The Pope said: “Much of the ‘love’ that is proposed by the media, on the internet, is not love but egoism, closure; it gives you the illusion of a moment, but it does not make you happy, it does not make you grow up, it binds you like a chain that suffocates more beautiful thoughts and sentiments, the true desires of the heart, that irrepressible power that is love and that has its maximum expression in Jesus and strength and fire in the Holy Spirit, who enflames your lives, your thoughts, your affections.”
To live love in a true way demands sacrifice, the Pope told the children. “Without renunciation,” he said, “one does not find this road – but I am certain that you are not afraid of the toil of a challenging and authentic love”.
He said: “It is the only kind that, in the final analysis, gives true joy. There is a test that tells you whether your love is growing in a healthy way: if you do not exclude others from your life, above all your friends who are suffering and alone, people in difficulty, and if you open your heart to the great friend Jesus.”

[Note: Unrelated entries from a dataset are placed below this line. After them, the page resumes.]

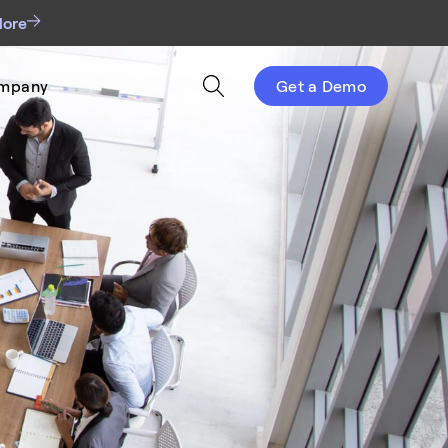
More
mpany
Get a Demo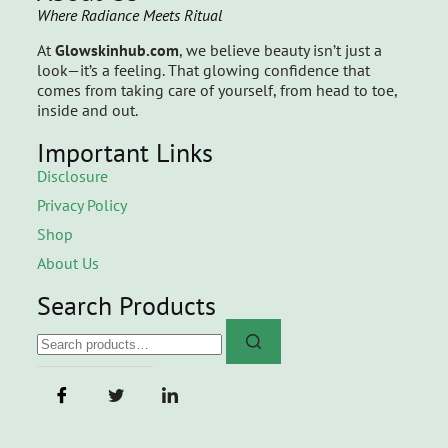
Where Radiance Meets Ritual
At
Glowskinhub.com
, we believe beauty isn’t just a
look—it’s a feeling. That glowing confidence that
comes from taking care of yourself, from head to toe,
inside and out.
Important Links
Disclosure
Privacy Policy
Shop
About Us
Search Products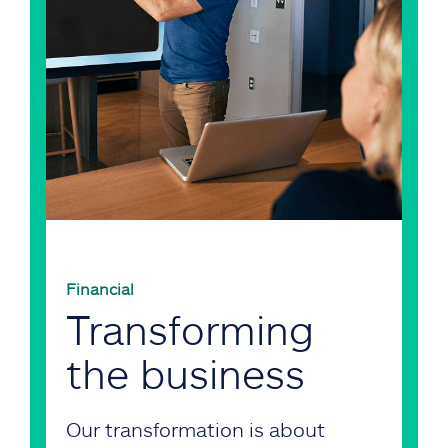
Financial
Transforming
the business
Our transformation is about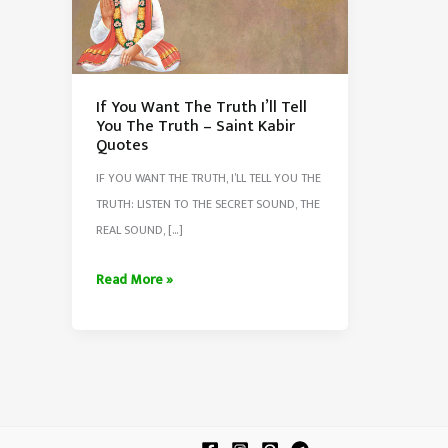
If You Want The Truth I’ll Tell
You The Truth – Saint Kabir
Quotes
IF YOU WANT THE TRUTH, I’LL TELL YOU THE
TRUTH: LISTEN TO THE SECRET SOUND, THE
REAL SOUND, […]
If
Read More »
You
Want
The
Truth
I’ll
Tell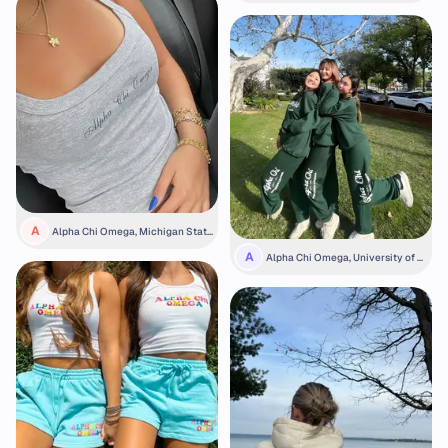
A
Alpha Chi Omega, Michigan State
University
A
Alpha Chi Omega, University of S
outhern California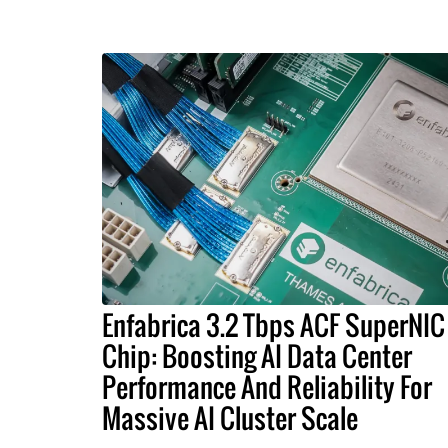
Enfabrica 3.2 Tbps ACF SuperNIC
Chip: Boosting AI Data Center
Performance And Reliability For
Massive AI Cluster Scale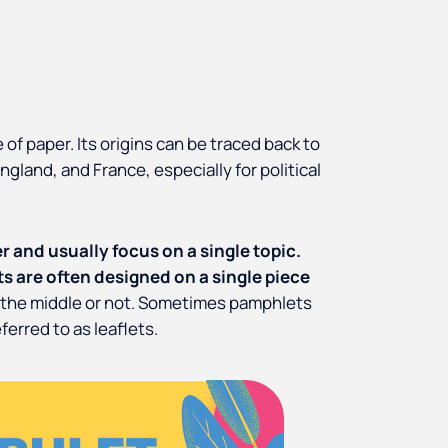
 of paper. Its origins can be traced back to
ngland, and France, especially for political
 and usually focus on a single topic.
s are often designed on a single piece
n the middle or not. Sometimes pamphlets
ferred to as leaflets.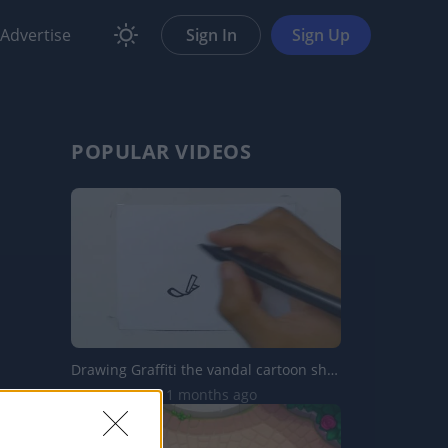
Advertise
Sign In
Sign Up
POPULAR VIDEOS
Drawing Graffiti the vandal cartoon shorts
5.8K Views | 11 months ago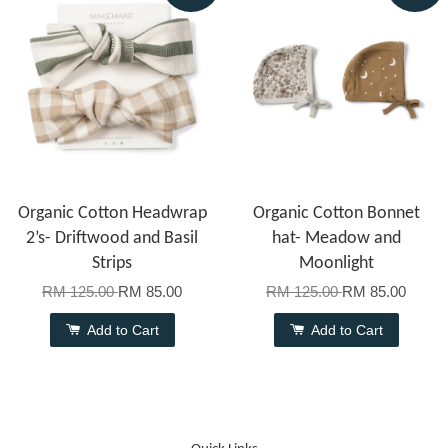
Organic Cotton Headwrap
Organic Cotton Bonnet
2’s- Driftwood and Basil
hat- Meadow and
Strips
Moonlight
RM 125.00
RM 85.00
RM 125.00
RM 85.00
Add to Cart
Add to Cart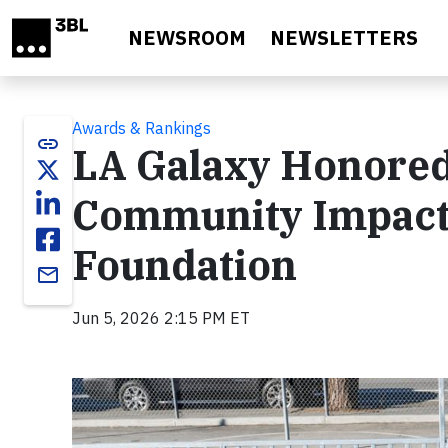
Skip to main content
NEWSROOM
NEWSLETTERS
Awards & Rankings
link
LA Galaxy Honored
Community Impact 
Foundation
email
Jun 5, 2026 2:15 PM ET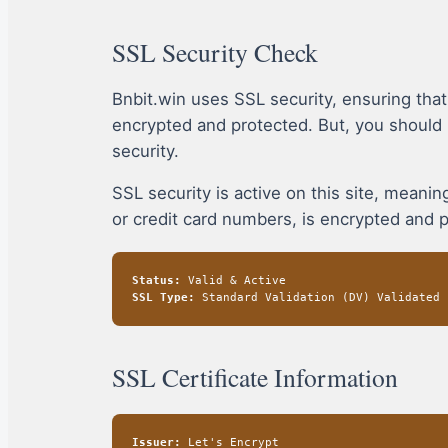
SSL Security Check
Bnbit.win uses SSL security, ensuring tha
encrypted and protected. But, you should
security.
SSL security is active on this site, mean
or credit card numbers, is encrypted and 
Status:
Valid & Active
SSL Type:
Standard Validation (DV) Validated
SSL Certificate Information
Issuer:
Let's Encrypt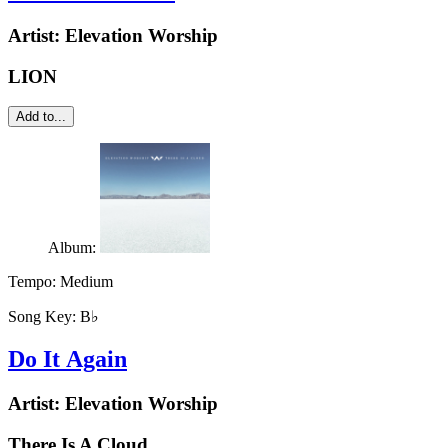
Artist:
Elevation Worship
LION
Add to...
Album:
Tempo:
Medium
Song Key:
B♭
Do It Again
Artist:
Elevation Worship
There Is A Cloud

Benedict XVI was answering a young woman who had asked: “But what does it mean to love totally? How can we learn to love truly?”
He said: “You will grow up if you are able to make your life a gift to others, not to seek yourselves, but to give yourselves to others: this is the school of love. This love, however, must bring you into that ‘more’ that today shouts to everyone: ‘There is more!’”
Striking a personal note by referring back to his own adolescence, the Pope said: “As I have already said, I too in my youth wanted something more than what the society and the mentality of the time presented to me. I wanted to breathe pure air.
“Above all I desired a beautiful and good world, like our God, the Father of Jesus, wanted for everyone. And I understood more and more that the world becomes beautiful and good if one knows this will of God and if the world corresponds to this will of God, which is the true light, beauty, love that gives the world meaning.” Increasingly, the Holy Father has been harking back to his childhood and youth in his public speeches. Last month he described feeling constricted in Nazi Germany during his time as a conscript in German military service. He also spoke of his boyhood when he answered a boy who asked: “Your Holiness, what does it mean to grow up? What must I do to grow following Jesus? Who can help me?”
Pope Benedict took up the motto of the Catholic Action:,“There is more”, in his answer to the boy.
He said: “I, when I was a boy of your age, was one of the smallest in my class, and much more did I have the wish to one day be very big; and not only big in terms of the measuring stick, but I wanted to do something big, something more in my life, even if I did not know this saying ‘There is more.’’
“Growing taller implies this ‘There is more’. You are told this by your heart, which wants to have a lot of friends, which is happy when you behave well, when you know how to bring joy to Dad and Mum, but above all when it meets a friend who is incomparable, very good and unique, Jesus.” The Pope addressed himself to teachers last. “I would say that being educators means having a joy in your heart and communicating it to all to make life beautiful and good,” he said.